After hearing and considering all the testimony and other evidence admitted during the hearing and the arguments of counsel, this Court is of the opinion that the People have produced credible, trustworthy evidence and has sustained the burden to establish beyond a reasonable doubt that the written statement Defendant Roland gave to the police was given voluntarily within the meaning of CPL Section 60.45 ; that Defendant Roland had no mental or psychological deficiency, and that he understood the English language; that no force, duress or promises were made to induce Defendant Roland's statement; that Defendant Roland gave no indication that he was represented by counsel or wanted counsel, and that Defendant Roland was fully and fairly advised of his constitutional rights in full compliance with the requirements of Miranda v. Arizona , 384 U.S. 890, prior to making the oral statements. Defendant Roland then knowingly, intelligently and voluntarily waived his right to remain silent in speaking with Detective Guilian and giving the written statement. People v. Miles, 115 AD2d 962 and People v.

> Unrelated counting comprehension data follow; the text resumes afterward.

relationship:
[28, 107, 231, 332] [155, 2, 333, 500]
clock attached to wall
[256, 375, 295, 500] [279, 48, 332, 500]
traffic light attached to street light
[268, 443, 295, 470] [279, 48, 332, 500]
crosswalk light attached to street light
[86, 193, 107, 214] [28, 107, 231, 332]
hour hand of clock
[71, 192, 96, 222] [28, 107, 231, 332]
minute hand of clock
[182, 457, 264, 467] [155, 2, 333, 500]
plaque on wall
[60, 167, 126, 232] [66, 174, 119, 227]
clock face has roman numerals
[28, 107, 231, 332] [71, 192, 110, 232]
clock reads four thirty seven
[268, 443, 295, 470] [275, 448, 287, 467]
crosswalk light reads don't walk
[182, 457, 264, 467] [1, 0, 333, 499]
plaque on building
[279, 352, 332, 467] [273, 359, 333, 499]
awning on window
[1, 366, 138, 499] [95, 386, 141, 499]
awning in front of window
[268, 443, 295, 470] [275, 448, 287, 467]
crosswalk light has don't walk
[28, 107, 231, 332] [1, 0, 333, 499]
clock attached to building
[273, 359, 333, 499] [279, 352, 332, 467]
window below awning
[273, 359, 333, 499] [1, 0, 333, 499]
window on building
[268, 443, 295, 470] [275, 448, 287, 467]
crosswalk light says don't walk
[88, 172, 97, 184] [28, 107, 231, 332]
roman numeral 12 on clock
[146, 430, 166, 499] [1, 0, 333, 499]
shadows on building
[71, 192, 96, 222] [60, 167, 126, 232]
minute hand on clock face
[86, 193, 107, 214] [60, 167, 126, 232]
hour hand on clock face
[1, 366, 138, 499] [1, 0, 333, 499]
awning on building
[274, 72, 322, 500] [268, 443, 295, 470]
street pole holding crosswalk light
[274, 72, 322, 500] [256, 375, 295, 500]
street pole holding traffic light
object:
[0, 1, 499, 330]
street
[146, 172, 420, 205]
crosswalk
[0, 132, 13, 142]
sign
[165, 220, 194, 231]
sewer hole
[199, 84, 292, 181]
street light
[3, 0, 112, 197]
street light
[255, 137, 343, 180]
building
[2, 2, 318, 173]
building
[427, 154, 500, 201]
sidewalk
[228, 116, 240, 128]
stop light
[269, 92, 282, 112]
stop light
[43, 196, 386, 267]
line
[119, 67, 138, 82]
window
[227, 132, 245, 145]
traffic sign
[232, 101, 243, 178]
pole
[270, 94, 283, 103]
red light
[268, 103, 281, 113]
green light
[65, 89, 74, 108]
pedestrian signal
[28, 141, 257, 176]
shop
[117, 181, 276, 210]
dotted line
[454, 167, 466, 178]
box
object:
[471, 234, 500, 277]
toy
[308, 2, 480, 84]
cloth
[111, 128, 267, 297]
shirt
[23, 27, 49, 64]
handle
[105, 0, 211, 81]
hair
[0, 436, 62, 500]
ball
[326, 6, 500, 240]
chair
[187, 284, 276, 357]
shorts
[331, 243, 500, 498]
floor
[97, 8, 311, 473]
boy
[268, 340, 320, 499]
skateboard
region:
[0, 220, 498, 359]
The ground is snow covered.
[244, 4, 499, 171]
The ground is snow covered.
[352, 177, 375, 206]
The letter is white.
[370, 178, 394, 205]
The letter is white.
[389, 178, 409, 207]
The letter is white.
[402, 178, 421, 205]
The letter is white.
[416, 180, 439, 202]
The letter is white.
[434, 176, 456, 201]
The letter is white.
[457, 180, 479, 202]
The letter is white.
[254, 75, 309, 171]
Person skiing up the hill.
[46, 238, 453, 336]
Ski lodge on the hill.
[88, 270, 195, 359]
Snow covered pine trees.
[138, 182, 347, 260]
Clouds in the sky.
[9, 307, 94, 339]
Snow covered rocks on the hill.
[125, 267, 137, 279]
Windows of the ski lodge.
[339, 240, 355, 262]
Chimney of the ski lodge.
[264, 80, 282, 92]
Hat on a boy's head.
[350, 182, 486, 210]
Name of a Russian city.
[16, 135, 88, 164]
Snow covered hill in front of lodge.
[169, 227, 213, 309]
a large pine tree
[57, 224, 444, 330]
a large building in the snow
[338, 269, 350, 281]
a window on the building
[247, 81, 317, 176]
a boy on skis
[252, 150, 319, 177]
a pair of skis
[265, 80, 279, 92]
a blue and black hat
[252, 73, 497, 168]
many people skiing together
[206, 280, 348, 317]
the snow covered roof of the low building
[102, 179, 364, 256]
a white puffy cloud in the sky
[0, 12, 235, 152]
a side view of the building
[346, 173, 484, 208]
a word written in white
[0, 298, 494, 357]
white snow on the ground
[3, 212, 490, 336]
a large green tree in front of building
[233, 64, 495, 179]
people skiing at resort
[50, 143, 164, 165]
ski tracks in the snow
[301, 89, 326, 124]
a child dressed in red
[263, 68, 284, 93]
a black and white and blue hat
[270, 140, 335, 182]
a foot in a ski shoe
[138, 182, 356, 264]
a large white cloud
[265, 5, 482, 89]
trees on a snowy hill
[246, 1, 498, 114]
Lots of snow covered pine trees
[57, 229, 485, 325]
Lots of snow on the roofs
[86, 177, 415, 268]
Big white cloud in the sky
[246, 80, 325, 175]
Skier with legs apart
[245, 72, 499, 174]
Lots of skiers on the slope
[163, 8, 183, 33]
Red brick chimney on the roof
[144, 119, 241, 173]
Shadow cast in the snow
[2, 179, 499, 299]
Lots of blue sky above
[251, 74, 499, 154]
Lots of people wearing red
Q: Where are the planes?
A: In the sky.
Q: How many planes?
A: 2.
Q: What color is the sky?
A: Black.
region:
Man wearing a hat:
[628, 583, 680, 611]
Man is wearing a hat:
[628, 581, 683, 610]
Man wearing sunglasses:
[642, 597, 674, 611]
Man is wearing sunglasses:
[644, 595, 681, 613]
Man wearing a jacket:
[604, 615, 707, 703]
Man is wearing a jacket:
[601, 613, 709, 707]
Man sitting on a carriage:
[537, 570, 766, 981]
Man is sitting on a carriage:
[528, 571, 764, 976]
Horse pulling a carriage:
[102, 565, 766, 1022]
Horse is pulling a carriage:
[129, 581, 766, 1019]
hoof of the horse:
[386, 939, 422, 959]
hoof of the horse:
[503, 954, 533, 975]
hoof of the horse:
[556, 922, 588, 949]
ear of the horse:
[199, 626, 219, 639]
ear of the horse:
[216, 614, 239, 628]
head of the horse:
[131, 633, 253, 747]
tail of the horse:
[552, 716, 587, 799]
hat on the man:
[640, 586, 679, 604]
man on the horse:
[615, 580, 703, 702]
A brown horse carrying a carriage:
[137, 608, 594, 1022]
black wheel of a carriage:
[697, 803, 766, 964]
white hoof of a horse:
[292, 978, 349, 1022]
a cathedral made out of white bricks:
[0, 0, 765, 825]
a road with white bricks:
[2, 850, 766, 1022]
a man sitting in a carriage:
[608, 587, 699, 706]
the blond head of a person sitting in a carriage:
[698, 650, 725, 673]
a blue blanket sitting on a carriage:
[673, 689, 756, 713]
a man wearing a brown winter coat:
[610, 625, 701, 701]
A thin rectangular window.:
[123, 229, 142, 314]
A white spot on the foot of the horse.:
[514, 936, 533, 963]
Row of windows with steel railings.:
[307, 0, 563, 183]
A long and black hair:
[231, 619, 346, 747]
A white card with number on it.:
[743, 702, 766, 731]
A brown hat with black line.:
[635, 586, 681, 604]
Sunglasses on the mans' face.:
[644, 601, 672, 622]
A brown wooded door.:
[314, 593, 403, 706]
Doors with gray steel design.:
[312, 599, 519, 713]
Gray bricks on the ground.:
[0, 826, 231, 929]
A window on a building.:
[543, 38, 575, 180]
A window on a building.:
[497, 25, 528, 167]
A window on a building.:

Love , 85 AD2d 998.
Therefore, upon the reading and the filing of the Notice of Motion together with the affidavit of Susan M. Karalus, Esq. dated June 3, 2015, in support of the motion; and the filing of the Notice of Motion together with the affidavit of Mary Beth DePasquale, Esq. dated May 22, 2015, in support of the motion; and the Answering Affidavit of the People, by Assistant District Attorney Eugene Partridge, Esq. dated June 11, 2015 and May 28, 2015, respectively, in opposition thereto, and all the evidence adduced at the hearing commenced on August 25, 2015, continued on September 1, 2015, and concluded on September 2, 2015, and having reviewed the Memoranda of Law submitted by both Defense Counsel and the People, and due deliberation having been had thereon, it is, hereby
ORDERED that the motions of both Defendant Davis and Defendant Roland for the dismissal of the indictment based upon a lack of "probable cause" for the stop of the Defendants' vehicle on November 2, 2014 are hereby DENIED , and it is further
ORDERED, that Defendant Davis' motion to suppress the physical evidence seized from the his vehicle, to wit: the small revolver is hereby DENIED , and it is further
ORDERED , that Defendant Davis' motion to suppress the physical evidence seized from his person, to wit: five live rounds of ammunition and cocaine, is hereby DENIED , and it is further,
ORDERED that Defendant Davis' motion for the suppression of the oral statements made to Officers Acquino and Hamilton on November 2, 2014, post-Miranda , is hereby DENIED , and it is further
ORDERED that Defendant Roland's motion for the suppression of the oral statements made to Officers Acquino on November 2, 2014, pre-Miranda , is hereby GRANTED , and it is further
ORDERED that Defendant Roland's motion for the suppression of the written statements made to Detective Guilian on November 3, 2014, is hereby DENIED.
This decision shall constitute the Order of the Court in this matter and no other or further Order shall be required.